DataFrame filter expression

criteria4s generates the filter string, which you then pass to Spark's string-based filter API:

val sparkFilter = F.col[SparkSQL]("age")
.geq(F.lit[SparkSQL, Int](18))
.and(F.col[SparkSQL]("country") === F.lit[SparkSQL, String]("US"))
// sparkFilter: Criteria[SparkSQL] = (`age` >= 18) AND (`country` = US)

sparkFilter.value
// res7: String = "(`age` >= 18) AND (`country` = US)"

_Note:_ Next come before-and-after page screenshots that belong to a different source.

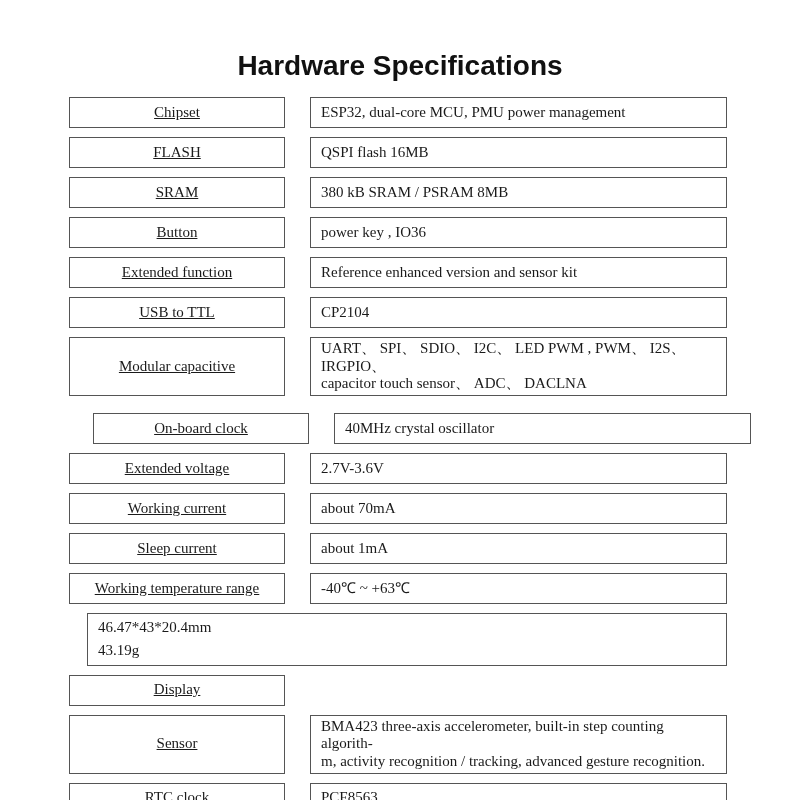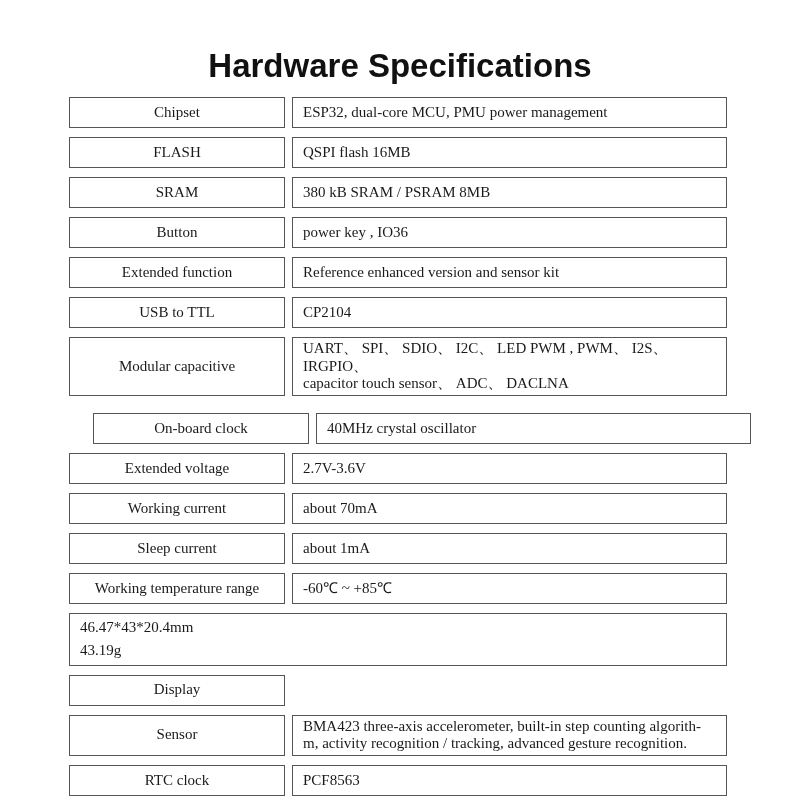--- a/index.html
+++ b/index.html
@@ -13,21 +13,21 @@
     overflow: hidden;
     font-family: "Liberation Serif", serif;
     color: #1a1a1a;
   }
   .page-title {
     margin: 0;
     padding-top: 50px;
     text-align: center;
     font-family: "Liberation Sans", sans-serif;
     font-weight: 700;
-    font-size: 33px;
+    font-size: 28px;
     line-height: 31px;
     color: #111111;
   }
   .spec-table {
     margin: 16px 0 0 69px;
     width: 658px;
   }
   .row {
     display: flex;
     gap: 7px;
@@ -43,27 +43,29 @@
     min-height: 31px;
   }
   .label {
     width: 216px;
     flex: 0 0 216px;
     display: flex;
     align-items: center;
     justify-content: center;
     text-align: center;
     padding: 2px 4px;
+    text-decoration: underline;
   }
   .value {
     flex: 1 1 auto;
     display: flex;
     align-items: center;
     padding: 2px 8px 2px 10px;
     white-space: pre-line;
+    margin-left: 18px;
   }
   .gap-above {
     margin-top: 17px;
     padding-left: 24px;
   }
   .row-tall .cell {
     min-height: 48px;
   }
   .row-tall .value {
     line-height: 1.55;
@@ -127,21 +129,21 @@
     <div class="cell value">about 70mA</div>
   </div>
 
   <div class="row">
     <div class="cell label">Sleep current</div>
     <div class="cell value">about 1mA</div>
   </div>
 
   <div class="row">
     <div class="cell label">Working temperature range</div>
-    <div class="cell value">-60℃ ~ +85℃</div>
+    <div class="cell value">-40℃ ~ +63℃</div>
   </div>
 
   <div class="row row-tall">
     <div class="cell value">46.47*43*20.4mm
 43.19g</div>
   </div>
 
   <div class="row">
     <div class="cell label">Display</div>
   </div>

In your Spark 2.13 project, you would use it like this:

// In your Spark 2.13 project:
val filterStr: String = sparkFilter.value
df.where(filterStr)

ETL partition filter

val partitionFilter = F.col[SparkSQL]("partition_date")
.between(F.range[SparkSQL, String]("2025-01-01", "2025-03-31"))
.and(F.col[SparkSQL]("region").in(F.array[SparkSQL, String]("us-east-1", "eu-west-1")))
// partitionFilter: Criteria[SparkSQL] = (`partition_date` BETWEEN 2025-01-01 AND 2025-03-31) AND (`region` IN (us-east-1, eu-west-1))

partitionFilter.value
// res8: String = "(`partition_date` BETWEEN 2025-01-01 AND 2025-03-31) AND (`region` IN (us-east-1, eu-west-1))"

Data quality check

val qualityCheck = F.col[SparkSQL]("email").isNotNull
.and(F.col[SparkSQL]("email").like(F.lit[SparkSQL, String]("%@%")))
.and(F.col[SparkSQL]("age") :> F.lit[SparkSQL, Int](0))
// qualityCheck: Criteria[SparkSQL] = ((`email` IS NOT NULL) AND (`email` LIKE %@%)) AND (`age` > 0)

qualityCheck.value
// res9: String = "((`email` IS NOT NULL) AND (`email` LIKE %@%)) AND (`age` > 0)"